Referees need all of our support

Poor video refereeing decisions ultimately cost both clubs two premiership points, and because this competition is so close, those points could be invaluable come September.

Without wanting to over-dramatise the errors, it is feasible the Cowboys and/or the Rabbitohs could miss the finals because of officialdom blunders.

And while the repercussions from that possibility do not bear thinking about, particularly from the perspective of the Cowboys, the big loser is the game itself.

The negative vibe which has emanated from these two decisions - and subsequent to the controversy following the Storm try after the siren last Monday night - is not what rugby league needs.

The adage 'all publicity is good publicity' is certainly not the case here.

Coaches, club officials and players are obviously distraught when their team is dudded by a poor decision, but they are in a position to have their protest heard.

But for the most important stakeholders in the game - the fans - there is no recourse.

For them their protest is to boycott the game, just as many did during the Super League war in the mid-90s.

And rugby league at the moment, riding the crest of a wave financially, cannot afford that.

But we need to be careful of our harsh censure because errors by referees will never be eradicated from the game.

Referees are humans and will make mistakes.

Personally, I loathe the video referee.

I hate the fact it slows up the game; I hate the fact we have to sit there and watch replays ad infinitum and still not come up with the correct result; I hate the fact the emotion fans feel when their team scores has to be put on hold while the scoring process is reviewed.

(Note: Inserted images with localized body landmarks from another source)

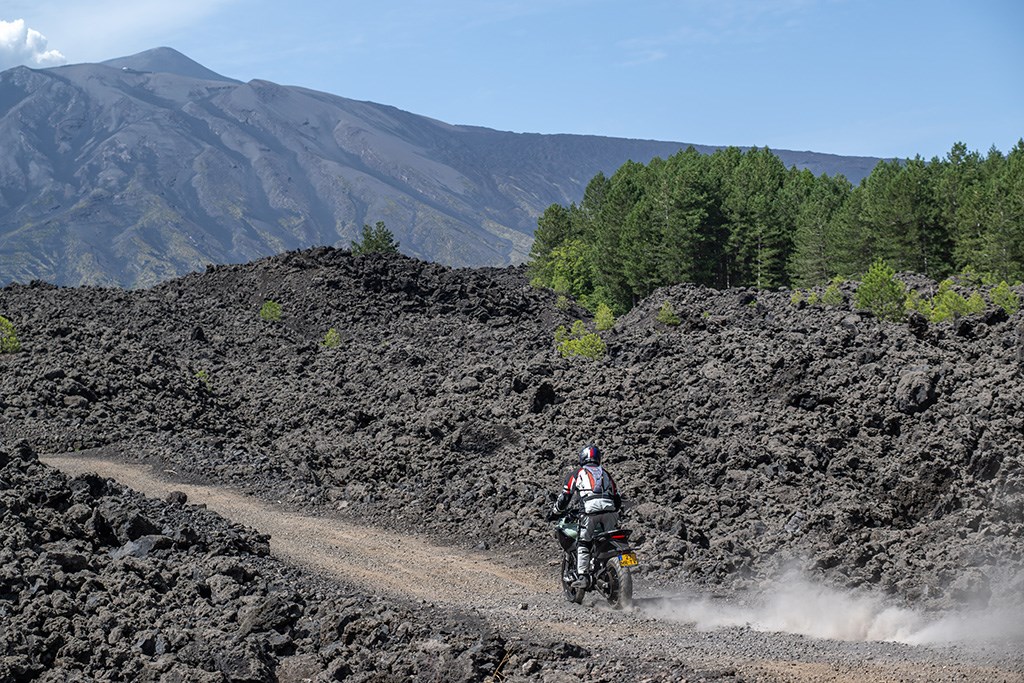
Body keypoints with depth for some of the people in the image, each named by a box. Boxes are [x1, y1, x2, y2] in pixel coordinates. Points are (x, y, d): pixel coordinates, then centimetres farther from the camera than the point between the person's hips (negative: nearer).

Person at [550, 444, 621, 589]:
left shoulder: (577, 473, 19)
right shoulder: (605, 473, 30)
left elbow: (564, 497, 15)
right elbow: (617, 499, 28)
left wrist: (555, 512, 30)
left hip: (590, 510, -3)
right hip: (609, 509, 3)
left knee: (583, 544, 5)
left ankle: (583, 577, -7)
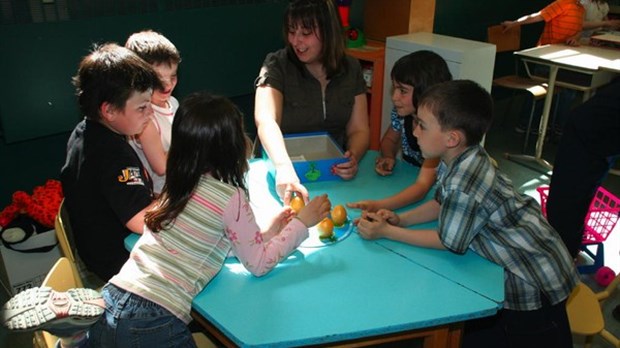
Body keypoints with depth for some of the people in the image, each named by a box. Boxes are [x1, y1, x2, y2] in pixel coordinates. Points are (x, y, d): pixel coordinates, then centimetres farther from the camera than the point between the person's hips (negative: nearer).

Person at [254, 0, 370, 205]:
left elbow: (359, 130, 3)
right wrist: (284, 168, -43)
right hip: (280, 167, -2)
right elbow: (266, 122, -25)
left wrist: (353, 157, -20)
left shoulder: (351, 69, 3)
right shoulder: (276, 65, -9)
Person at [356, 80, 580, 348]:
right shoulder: (459, 159, -6)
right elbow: (440, 204, 10)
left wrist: (386, 232, -14)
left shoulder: (464, 185, -34)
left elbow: (449, 243, -19)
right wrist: (399, 219, -6)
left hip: (535, 286, -8)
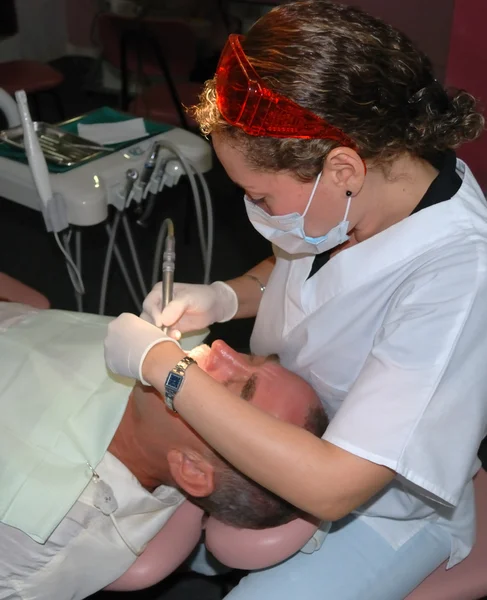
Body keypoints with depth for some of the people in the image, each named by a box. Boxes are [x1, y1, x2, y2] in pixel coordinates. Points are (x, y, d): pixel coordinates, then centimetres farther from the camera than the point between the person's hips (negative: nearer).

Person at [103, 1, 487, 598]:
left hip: (381, 506, -6)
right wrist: (224, 297, -12)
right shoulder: (360, 189, -15)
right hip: (275, 434, 6)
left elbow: (333, 486, -36)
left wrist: (160, 363, -31)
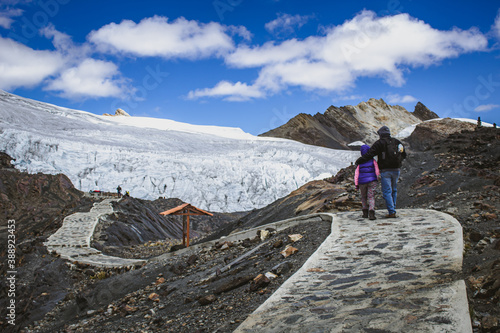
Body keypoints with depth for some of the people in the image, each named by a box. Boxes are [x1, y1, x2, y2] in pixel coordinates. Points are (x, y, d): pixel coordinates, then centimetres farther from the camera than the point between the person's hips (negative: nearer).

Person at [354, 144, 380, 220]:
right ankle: (371, 213, -21)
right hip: (372, 181, -1)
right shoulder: (373, 161, -1)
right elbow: (377, 172, -1)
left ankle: (365, 213, 17)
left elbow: (356, 174, 1)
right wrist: (377, 179, 17)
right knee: (371, 197, -3)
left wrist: (356, 184, 4)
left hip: (362, 182, 1)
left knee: (364, 197, 18)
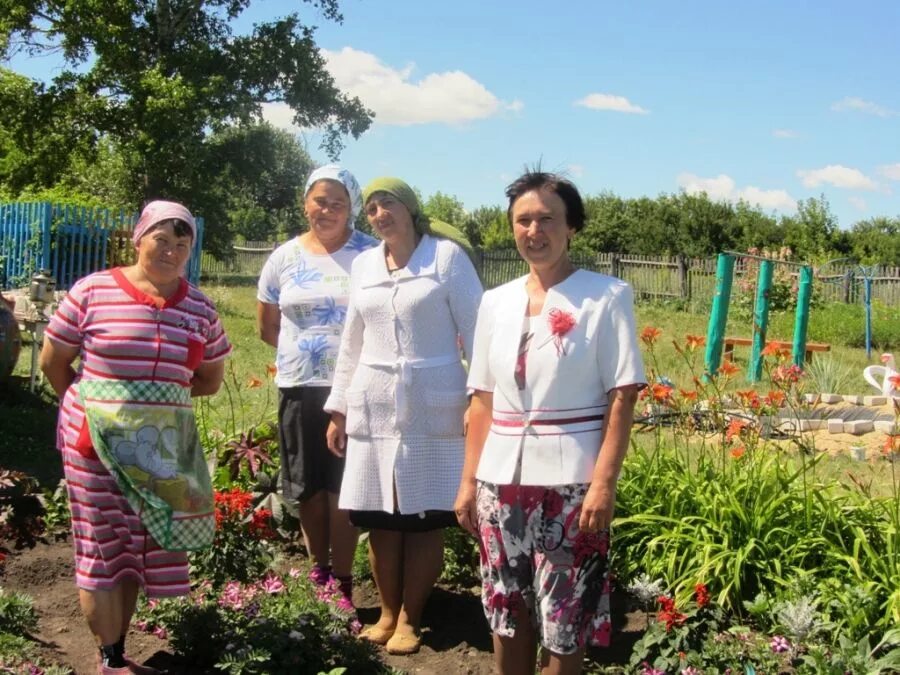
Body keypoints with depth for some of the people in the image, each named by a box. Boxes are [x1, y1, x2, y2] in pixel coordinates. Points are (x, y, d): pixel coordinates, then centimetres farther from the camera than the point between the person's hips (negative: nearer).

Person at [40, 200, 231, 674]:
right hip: (97, 442, -3)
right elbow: (52, 361, 1)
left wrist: (161, 392, 4)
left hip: (161, 448, 4)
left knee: (141, 545, 10)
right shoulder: (92, 291, -7)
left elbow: (211, 378, 13)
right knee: (103, 546, 2)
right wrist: (91, 407, 7)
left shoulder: (199, 308, 2)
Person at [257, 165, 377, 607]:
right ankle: (318, 571, 28)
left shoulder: (369, 254, -4)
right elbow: (268, 326, 15)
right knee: (308, 486, 11)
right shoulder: (285, 257, 6)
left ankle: (342, 582, 11)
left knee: (342, 486, 0)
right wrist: (302, 351, 10)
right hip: (299, 387, 3)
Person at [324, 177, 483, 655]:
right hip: (374, 406, 4)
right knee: (380, 516, 5)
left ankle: (409, 618, 13)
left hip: (431, 406, -4)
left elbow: (475, 330, -4)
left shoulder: (447, 256, -3)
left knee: (423, 517, 1)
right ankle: (387, 613, 19)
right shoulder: (363, 265, 11)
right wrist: (338, 409, 15)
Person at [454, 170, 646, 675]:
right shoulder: (496, 302, 8)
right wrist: (469, 480, 8)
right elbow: (483, 400, 11)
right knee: (506, 613, 13)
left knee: (563, 622, 3)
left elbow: (622, 397, -9)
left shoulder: (607, 296, -5)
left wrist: (604, 482, -16)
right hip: (502, 478, 5)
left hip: (569, 482, -4)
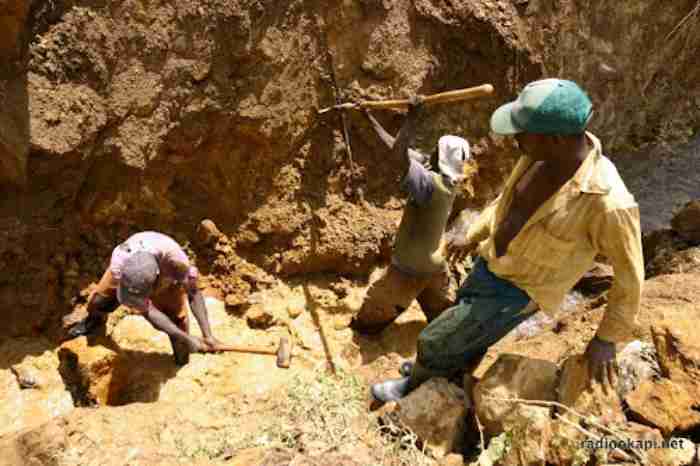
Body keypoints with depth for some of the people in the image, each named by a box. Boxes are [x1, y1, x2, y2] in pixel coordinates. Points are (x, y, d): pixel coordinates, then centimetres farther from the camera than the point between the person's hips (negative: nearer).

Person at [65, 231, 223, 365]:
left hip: (166, 275, -1)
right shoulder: (118, 267, -42)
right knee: (98, 302, -5)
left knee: (177, 319, -12)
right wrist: (186, 338, -43)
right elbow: (146, 311, -37)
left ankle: (182, 368, 17)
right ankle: (95, 319, 35)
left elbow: (194, 293, -32)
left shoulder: (173, 255, -48)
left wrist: (208, 335, -40)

What we have lost with the introduction of the video referee is that the man with the whistle no longer has the confidence to back his gut feeling.

Great referees of the past - Col Pearce, Don Lancashire, Keith Page, Darcy Lawler, Greg Hartley and Bill Harrigan - would not have the reputation they carry had they been scrutinised as closely as their modern day counterparts.

Despite my loathing of the video referee, I remain a staunch supporter of the men in the middle.

They have the most demanding job in the game yet make fewer mistakes than the players.

We need to be very careful that if we continue to berate them for their errors, no one will want to take up the job.

Then we will have no option - robots, in the form of a video - will be in charge.